Reputation: 2555
This isn't for anything serious, more so to just play around and experiment. Just not sure where I would start. Also not bound to Node.js, just figured it's the most popular server-side JS tool around.
Though if there are some major technical reasons why one shouldn't do something like this on a real site, feel free to throw them out there.
What I'm asking about is something like…
$input = $js_string_built_via_php;
if ($run_on_server)
$output = node.js($input);
else
$output = '<script type="text/javascript">'.$input.'</script>';
echo $output;
Upvotes: 1
Views: 2050
Reputation: 31919
dnode-php would a better solution for what you want today.
There is a cool introduction here. As mentioned by the author Henri Bergius:
DNode is a remote method invocation protocol originally written for Node.js, as the name probably tells. But as the protocol itself is quite simple, just sending newline-terminated JSON packets over TCP connections, implementations have started popping up in other languages. You can talk DNode in Ruby, Perl, Python, Java, and now PHP.
Upvotes: 0
Reputation: 846
There are several alternatives to using node here.

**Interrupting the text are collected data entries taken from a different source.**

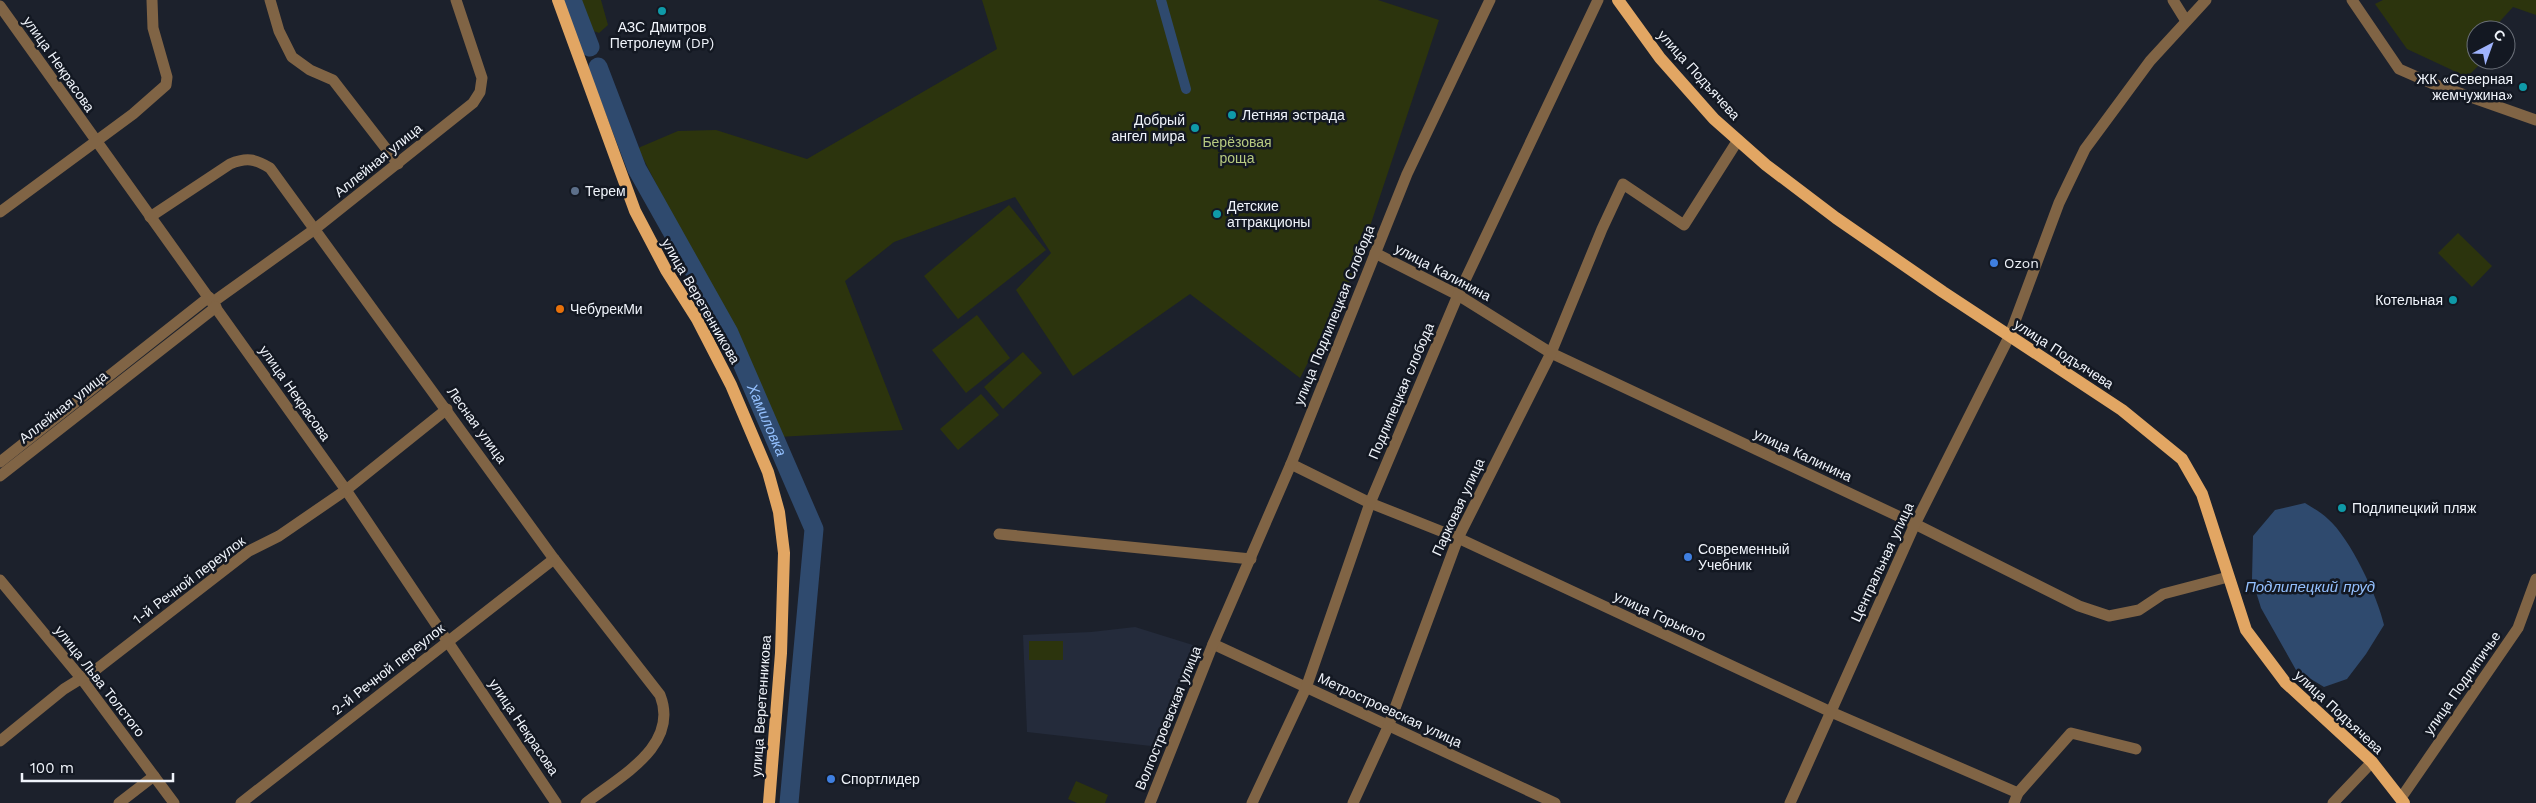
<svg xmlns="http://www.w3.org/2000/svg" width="2536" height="803" font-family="'Work Sans',sans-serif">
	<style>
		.built { fill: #242b3b }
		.green { fill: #2c340d }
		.water { fill: #2f4a6e }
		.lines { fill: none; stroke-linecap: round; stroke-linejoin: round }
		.canal { stroke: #2f4a6e; stroke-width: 10 }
		.river { stroke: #2f4a6e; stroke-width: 19 }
		.minor { stroke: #806445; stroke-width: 11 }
		.major { stroke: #e2a663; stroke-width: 12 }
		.culture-dot { fill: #0f9aa8; stroke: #131822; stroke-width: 2 }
		.service-dot { fill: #5c6f8a; stroke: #131822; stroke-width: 2 }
		.shop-dot { fill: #3f7fe0; stroke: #131822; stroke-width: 2 }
		.food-dot { fill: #e8710a; stroke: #131822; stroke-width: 2 }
		.labels { text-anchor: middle; stroke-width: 5; stroke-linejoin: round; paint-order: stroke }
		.poi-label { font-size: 14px; fill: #f0f4fb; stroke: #131822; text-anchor: start }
		.street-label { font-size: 14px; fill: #f0f4fb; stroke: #131822 }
		.park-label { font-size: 14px; fill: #b7ca80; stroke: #131822 }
		.water-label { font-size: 15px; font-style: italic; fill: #94c0fe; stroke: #131822 }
	</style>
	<rect width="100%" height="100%" fill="#1c212c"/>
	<path class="built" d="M1135,627l61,19 -36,85 -9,15 -124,-14 -4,-97 68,-3z"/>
	<g class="green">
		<path d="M580,0h21l7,25 -9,8 -8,-3z"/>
		<path d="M982,0h396l61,20 -84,251 -55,107 -110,-84 -117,82 -57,-86 35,-37 -36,-56 -121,45 -49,39 58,149 -125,7 -74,-158 -66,-131 40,-17 38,-1 91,29 190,-110z"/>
		<path d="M2383,0h153v15l-23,-8 -21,23h-16v30h5l-2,5 -12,12 -60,-28 -32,-45z"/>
		<path d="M1009,205l37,45 -88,69 -34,-43z"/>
		<path d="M2458,233l34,33 -20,21 -34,-34z"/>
		<path d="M977,315l33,43 -44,35 -34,-43z"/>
		<path d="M1023,352l19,21 -39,36 -19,-22z"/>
		<path d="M981,394l18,21 -41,35 -18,-21z"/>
		<rect x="1029" y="641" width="34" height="19"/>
		<path d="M1076,781l32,14 -3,8h-28l-9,-4z"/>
	</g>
	<path class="water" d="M2305,503c8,5 17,10 23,16 22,19 50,78 56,106l-18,29 -19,25 -23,8 -28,-17 -35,-62 -9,-29 1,-43 22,-26z"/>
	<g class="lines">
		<path class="canal" d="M1161,0l25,89"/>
		<g class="river">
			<path d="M572,0l18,47"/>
			<path id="s1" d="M598,67l39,102 92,164 85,196 -25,274"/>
		</g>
		<g class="minor">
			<path d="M270,0l9,31 13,26 18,13 23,10 65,84"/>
			<path d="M2173,0l13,21"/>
			<path d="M2352,0l47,69 32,14 105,37"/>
			<path d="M0,6l346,484 210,313"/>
			<path d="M0,212l133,-98 33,-29 1,-8 -14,-49 -1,-28"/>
			<path d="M150,217l80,-53c17,-7 25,-5 40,4l284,391 106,136c20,51 -40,81 -74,108"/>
			<path d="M1375,253l83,42 93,58 364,171 164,82 30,10 30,-6 24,-16 65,-17"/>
			<path d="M213,302l102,-73 158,-126 7,-11 2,-14 -26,-78"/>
			<path d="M0,462l209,-165"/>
			<path d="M1291,464l79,39 88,35 373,174 187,81"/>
			<path d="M0,476l216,-169"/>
			<path d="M999,534l252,25"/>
			<path d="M0,580l81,98 93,125"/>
			<path d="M1213,644l342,159"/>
			<path d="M0,741l64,-52 34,-21 151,-117 30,-15 67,-46 101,-81"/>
			<path d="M2401,798l117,-170 18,-49"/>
			<path d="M119,803l35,-27"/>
			<path d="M241,803l313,-244"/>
			<path d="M1150,803l63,-159 78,-180 116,-290 83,-174"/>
			<path d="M1252,803l54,-115 64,-185 88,-208 140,-295"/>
			<path d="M1353,803l35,-76 70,-189 93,-185 51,-124 21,-45 61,41 54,-85"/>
			<path d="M1790,803l125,-279 94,-187 50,-134 26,-54 65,-88 56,-61"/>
			<path d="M2014,803l4,-10 53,-60 65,16"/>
			<path d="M2333,803l39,-41"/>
		</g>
		<g class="major">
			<path d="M558,0l77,211 31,59 31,49 34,66 37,87 11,40 5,41 -3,100 -12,150"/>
			<path d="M1618,0l42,58 54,61 52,46 70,53 107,74 179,118 60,49 20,35 44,136 39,52 87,80 32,41"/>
		</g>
	</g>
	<g class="culture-dot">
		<circle cx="662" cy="11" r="5"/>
		<circle cx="2523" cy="87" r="5"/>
		<circle cx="1232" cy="115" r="5"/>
		<circle cx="1195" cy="128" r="5"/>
		<circle cx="1217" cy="214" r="5"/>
		<circle cx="2453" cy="300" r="5"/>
		<circle cx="2342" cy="508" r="5"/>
	</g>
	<circle class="service-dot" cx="575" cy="191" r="5"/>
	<g class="shop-dot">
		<circle cx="1994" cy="263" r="5"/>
		<circle cx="1688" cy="557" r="5"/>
		<circle cx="831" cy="779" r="5"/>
	</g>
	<circle class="food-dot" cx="560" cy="309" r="5"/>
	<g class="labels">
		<g class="poi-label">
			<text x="662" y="32" text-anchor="middle">АЗС Дмитров<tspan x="662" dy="16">Петролеум (DP)</tspan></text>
			<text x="2513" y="84" text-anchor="end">ЖК «Северная<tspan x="2513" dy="16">жемчужина»</tspan></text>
			<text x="1242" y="120">Летняя эстрада</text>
			<text x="1185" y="125" text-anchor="end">Добрый<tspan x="1185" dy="16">ангел мира</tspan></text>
			<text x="585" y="196">Терем</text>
			<text x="1227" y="211">Детские<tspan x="1227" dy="16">аттракционы</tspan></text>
			<text x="2004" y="268">Ozon</text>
			<text x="2443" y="305" text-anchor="end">Котельная</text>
			<text x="570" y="314">ЧебурекМи</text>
			<text x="2352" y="513">Подлипецкий пляж</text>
			<text x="1698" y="554">Современный<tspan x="1698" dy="16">Учебник</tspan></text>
			<text x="841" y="784">Спортлидер</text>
		</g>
		<g class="street-label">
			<text transform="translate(59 64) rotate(55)" y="5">улица Некрасова</text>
			<text transform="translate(1699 75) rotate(48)" y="5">улица Подъячева</text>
			<text transform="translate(378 160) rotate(-39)" y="5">Аллейная улица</text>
			<text transform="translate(1443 272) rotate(28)" y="5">улица Калинина</text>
			<text transform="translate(701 301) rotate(60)" y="5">улица Веретенникова</text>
			<text transform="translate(1334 315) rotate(-68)" y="5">улица Подлипецкая Слобода</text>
			<text transform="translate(2064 354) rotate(33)" y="5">улица Подъячева</text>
			<text transform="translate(1401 391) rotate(-67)" y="5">Подлипецкая слобода</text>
			<text transform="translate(295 393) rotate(55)" y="5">улица Некрасова</text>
			<text transform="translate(63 407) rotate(-38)" y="5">Аллейная улица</text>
			<text transform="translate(477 425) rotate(54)" y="5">Лесная улица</text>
			<text transform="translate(1803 455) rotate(25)" y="5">улица Калинина</text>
			<text transform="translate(1458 507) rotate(-65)" y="5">Парковая улица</text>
			<text transform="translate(1882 562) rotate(-65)" y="5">Центральная улица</text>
			<text transform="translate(189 580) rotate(-37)" y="5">1-й Речной переулок</text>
			<text transform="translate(1660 616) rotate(25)" y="5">улица Горького</text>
			<text transform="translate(388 669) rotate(-38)" y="5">2-й Речной переулок</text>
			<text transform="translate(100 681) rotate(52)" y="5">улица Льва Толстого</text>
			<text transform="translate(2462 683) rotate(-55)" y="5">улица Подлипичье</text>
			<text transform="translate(761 706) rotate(-86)" y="5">улица Веретенникова</text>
			<text transform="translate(1390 710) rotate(25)" y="5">Метростроевская улица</text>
			<text transform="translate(2339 712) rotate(43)" y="5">улица Подъячева</text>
			<text transform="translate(1168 718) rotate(-68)" y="5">Волгостроевская улица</text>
			<text transform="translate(524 727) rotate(56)" y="5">улица Некрасова</text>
		</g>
		<g class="park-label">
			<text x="1237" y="147">Берёзовая<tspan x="1237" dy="16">роща</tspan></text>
		</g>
		<g class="water-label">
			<text dy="5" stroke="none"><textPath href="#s1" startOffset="392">Хамиловка</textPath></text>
			<text x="2310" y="592">Подлипецкий пруд</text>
		</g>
	</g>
	<g transform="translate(2491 45) rotate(41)"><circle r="24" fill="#131822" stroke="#6b7079"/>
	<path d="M0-4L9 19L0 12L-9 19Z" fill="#9fb3fd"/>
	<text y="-8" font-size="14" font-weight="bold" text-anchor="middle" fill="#f0f4fb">С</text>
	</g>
	<path d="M22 773v8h151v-8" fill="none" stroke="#f0f4fb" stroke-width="2.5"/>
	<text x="30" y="773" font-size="15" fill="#f0f4fb" stroke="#131822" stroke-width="4" paint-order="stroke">100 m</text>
</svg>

Have you seen the V8js PHP extension, which integrates the V8 engine with PHP? I don't have any experience with using it myself, though.

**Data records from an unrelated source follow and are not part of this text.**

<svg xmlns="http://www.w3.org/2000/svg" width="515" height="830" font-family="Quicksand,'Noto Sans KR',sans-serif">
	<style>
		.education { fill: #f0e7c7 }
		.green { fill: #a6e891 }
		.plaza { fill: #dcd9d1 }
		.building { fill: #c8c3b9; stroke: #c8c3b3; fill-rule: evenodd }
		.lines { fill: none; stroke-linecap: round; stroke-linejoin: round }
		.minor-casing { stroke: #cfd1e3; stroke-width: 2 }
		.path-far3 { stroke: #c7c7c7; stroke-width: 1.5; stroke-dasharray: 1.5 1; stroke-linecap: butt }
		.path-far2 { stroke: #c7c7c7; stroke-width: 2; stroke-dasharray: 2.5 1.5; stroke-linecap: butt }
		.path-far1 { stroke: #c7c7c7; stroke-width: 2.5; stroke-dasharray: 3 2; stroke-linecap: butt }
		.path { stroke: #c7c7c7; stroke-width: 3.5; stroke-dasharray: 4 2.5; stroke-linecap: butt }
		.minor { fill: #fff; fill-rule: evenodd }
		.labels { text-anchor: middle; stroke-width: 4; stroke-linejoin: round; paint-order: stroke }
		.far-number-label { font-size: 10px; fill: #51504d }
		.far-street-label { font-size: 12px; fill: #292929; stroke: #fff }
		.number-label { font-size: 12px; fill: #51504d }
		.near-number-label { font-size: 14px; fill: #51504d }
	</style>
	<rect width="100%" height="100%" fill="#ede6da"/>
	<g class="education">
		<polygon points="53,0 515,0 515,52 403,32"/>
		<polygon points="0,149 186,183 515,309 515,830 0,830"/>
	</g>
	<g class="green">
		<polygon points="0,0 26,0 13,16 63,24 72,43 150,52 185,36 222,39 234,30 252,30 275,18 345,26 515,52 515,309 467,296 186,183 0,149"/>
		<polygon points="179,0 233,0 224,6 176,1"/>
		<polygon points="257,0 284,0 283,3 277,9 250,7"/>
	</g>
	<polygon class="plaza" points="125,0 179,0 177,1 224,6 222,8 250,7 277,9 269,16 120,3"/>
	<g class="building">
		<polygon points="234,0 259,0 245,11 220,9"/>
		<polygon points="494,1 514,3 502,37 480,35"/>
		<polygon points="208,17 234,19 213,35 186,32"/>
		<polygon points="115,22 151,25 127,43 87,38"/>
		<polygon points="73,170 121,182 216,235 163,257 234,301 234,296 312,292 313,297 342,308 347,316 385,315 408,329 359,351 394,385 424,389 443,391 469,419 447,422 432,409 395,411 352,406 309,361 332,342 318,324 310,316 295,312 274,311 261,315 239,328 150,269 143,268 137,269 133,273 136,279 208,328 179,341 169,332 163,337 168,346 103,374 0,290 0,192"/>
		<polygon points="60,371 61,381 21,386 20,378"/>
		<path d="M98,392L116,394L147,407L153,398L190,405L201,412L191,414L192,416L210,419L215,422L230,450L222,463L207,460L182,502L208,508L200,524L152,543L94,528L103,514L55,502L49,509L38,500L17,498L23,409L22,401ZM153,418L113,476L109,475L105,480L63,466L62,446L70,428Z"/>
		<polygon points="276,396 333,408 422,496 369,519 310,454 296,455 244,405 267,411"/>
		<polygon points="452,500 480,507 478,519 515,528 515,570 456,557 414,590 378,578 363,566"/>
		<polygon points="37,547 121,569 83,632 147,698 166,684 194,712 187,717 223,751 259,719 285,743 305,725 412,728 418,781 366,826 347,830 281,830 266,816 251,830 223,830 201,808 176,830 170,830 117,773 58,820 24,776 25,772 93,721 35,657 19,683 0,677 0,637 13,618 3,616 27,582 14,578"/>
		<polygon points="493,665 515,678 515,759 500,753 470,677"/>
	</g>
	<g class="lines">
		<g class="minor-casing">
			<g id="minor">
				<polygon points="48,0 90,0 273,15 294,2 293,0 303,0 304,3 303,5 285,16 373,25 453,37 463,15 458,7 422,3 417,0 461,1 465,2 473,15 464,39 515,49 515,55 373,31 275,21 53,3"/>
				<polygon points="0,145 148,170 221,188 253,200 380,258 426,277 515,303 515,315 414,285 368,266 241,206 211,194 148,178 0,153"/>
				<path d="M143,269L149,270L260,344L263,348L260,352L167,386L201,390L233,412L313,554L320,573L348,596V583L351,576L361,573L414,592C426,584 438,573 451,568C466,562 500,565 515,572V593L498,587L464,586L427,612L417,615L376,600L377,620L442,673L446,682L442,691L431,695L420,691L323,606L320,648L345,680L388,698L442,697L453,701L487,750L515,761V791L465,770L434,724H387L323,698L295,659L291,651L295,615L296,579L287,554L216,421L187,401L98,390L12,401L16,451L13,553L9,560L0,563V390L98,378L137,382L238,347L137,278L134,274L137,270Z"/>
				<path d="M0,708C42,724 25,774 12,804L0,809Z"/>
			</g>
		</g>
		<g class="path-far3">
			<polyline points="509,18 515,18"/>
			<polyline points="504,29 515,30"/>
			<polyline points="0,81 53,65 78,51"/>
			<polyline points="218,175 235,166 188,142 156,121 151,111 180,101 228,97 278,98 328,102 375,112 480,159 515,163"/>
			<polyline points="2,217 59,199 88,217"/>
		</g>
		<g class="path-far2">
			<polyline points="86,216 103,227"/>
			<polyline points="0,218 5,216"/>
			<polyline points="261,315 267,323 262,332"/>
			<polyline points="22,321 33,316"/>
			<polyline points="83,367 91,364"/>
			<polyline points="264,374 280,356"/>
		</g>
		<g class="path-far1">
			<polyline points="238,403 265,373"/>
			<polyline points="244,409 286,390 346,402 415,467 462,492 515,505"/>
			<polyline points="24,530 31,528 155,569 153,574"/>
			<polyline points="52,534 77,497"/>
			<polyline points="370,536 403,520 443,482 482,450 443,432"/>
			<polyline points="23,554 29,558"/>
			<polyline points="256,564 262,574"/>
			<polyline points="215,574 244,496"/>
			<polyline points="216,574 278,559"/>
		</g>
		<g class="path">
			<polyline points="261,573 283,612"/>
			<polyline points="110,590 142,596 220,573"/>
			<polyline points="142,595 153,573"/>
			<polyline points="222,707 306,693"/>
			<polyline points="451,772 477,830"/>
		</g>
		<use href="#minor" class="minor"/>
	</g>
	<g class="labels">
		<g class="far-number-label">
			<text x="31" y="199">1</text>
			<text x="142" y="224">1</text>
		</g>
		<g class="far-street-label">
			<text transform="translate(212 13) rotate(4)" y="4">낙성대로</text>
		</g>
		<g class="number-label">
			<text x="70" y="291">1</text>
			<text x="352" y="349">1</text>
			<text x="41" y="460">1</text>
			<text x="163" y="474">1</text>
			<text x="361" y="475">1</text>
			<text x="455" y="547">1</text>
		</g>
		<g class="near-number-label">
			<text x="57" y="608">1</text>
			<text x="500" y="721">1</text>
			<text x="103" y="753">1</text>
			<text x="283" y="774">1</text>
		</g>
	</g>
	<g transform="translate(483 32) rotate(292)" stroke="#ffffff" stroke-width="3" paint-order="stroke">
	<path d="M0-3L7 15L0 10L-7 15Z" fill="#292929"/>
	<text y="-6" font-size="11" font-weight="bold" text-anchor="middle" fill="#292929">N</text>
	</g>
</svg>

Alternatively, similar to using node, you could install Rhino (available in the Ubuntu repos, at least from 12.04). Or another command line javascript interpreter. Then you can execute javascript from the shell:
rhino -e '<javascript code>';
So you should be able to do something like the following. You would have to use print to output data and then parse the output back in php somehow:
<?php
function execute_js($script) {
return shell_exec('rhino -e '.escapeshellarg($script));
}
$javascript = "
function add(a,b) {
return a+b;
}
print(add(5,6));
";
$result = execute_js($javascript);
print $result;
I doubt this would be a good idea in a production application and seems like it might be quite vulnerable with a much greater attack surface. With clients being able to inject javascript code that actually gets executed on the server. It's probably very slow at load also.